Well, in the end I said I could.  After all, I did have a talk I had given at a similar venue.  Besides, it would obviously help out the organisers of the event.  So, after gathering my notes and books together and quickly getting dressed, I was off.

When I arrived, the group co-ordinator could not get over the fact I had actually made it and was prepared to speak at such short notice.  It was truly weird, she kept saying – quite bizarre, in fact – as if there was a reason behind it!  You see, only the previous day I had emailed the organisation, telling them I was available for speaking engagements in 2010, if they wished to invite me.  It had been around a year since I had last spoken at one of their meetings, so I assumed they must have enough speakers.  Either that – or I wasn’t quite what they wanted!  I had almost talked myself out of emailing, when suddenly I felt had to go ahead anyway.  They could only say thanks, but no thanks.  Imagine my surprise then, when the very next morning, after not hearing for a whole year, I was contacted to speak!

So … if I’d left it one more day before emailing, I would have been too late to help out.  If my email hadn’t been opened just before the frantic phone call was received, they would not have remembered I was still around.  If I’d had another appointment that day, I would have had to say no.  If I’d lived any further away, I wouldn’t have made it in time.  Could it be that God did indeed have a particular reason for my being there that morning?

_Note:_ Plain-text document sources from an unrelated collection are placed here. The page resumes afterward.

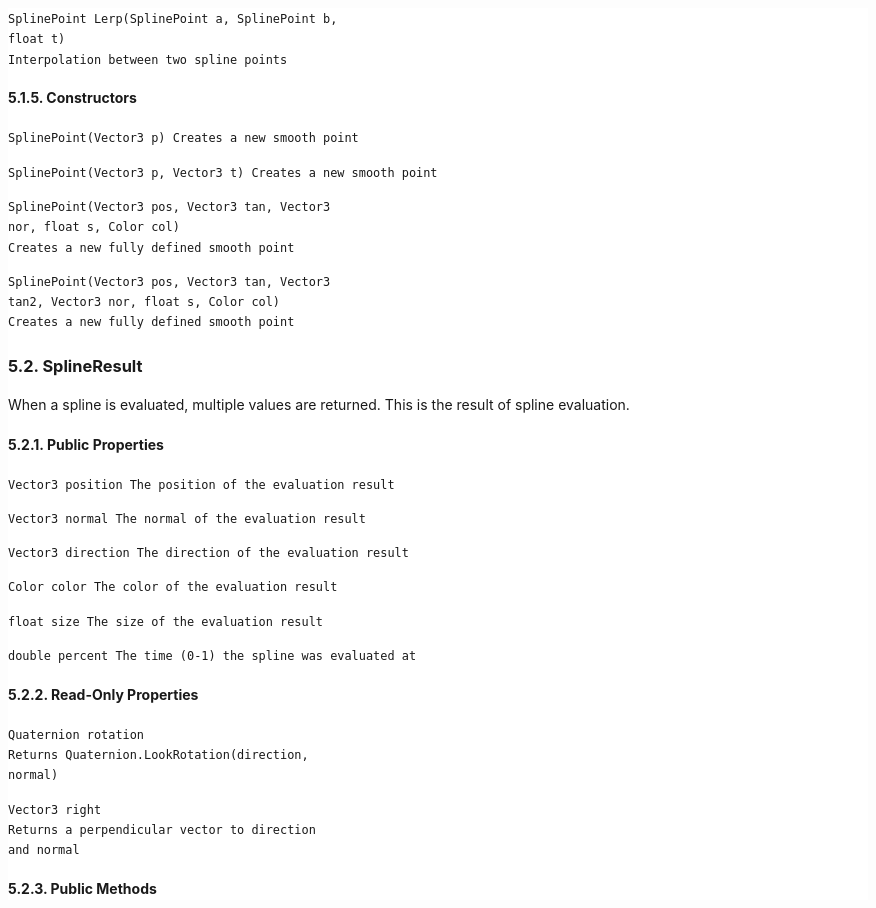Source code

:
 ```
SplinePoint Lerp(SplinePoint a, SplinePoint b,
float t)
Interpolation between two spline points
```
#### 5.1.5. Constructors

```
SplinePoint(Vector3 p) Creates a new smooth point
```
```
SplinePoint(Vector3 p, Vector3 t) Creates a new smooth point
```
```
SplinePoint(Vector3 pos, Vector3 tan, Vector3
nor, float s, Color col)
Creates a new fully defined smooth point
```

```
SplinePoint(Vector3 pos, Vector3 tan, Vector3
tan2, Vector3 nor, float s, Color col)
Creates a new fully defined smooth point
```
### 5.2. SplineResult

When a spline is evaluated, multiple values are returned. This is the result of spline
evaluation.

#### 5.2.1. Public Properties

```
Vector3 position The position of the evaluation result
```
```
Vector3 normal The normal of the evaluation result
```
```
Vector3 direction The direction of the evaluation result
```
```
Color color The color of the evaluation result
```
```
float size The size of the evaluation result
```
```
double percent The time (0-1) the spline was evaluated at
```
#### 5.2.2. Read-Only Properties

```
Quaternion rotation
Returns Quaternion.LookRotation(direction,
normal)
```
```
Vector3 right
Returns a perpendicular vector to direction
and normal
```
#### 5.2.3. Public Methods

Well, I duly spoke and sold a few of my novels, but it was the conversations that took place afterwards that were particularly significant.  I shared from the heart – and I hope my words encouraged those who shared equally from their own hearts about their struggles.  In the end, I went away so thankful for the unexpected privilege my morning had held.  I may never know the outcome, but I firmly believe that, by God’s grace, I was in the right place at the right time.  I was where God wanted me to be, doing what God wanted me to do – and that’s all that matters in the end, don’t you think?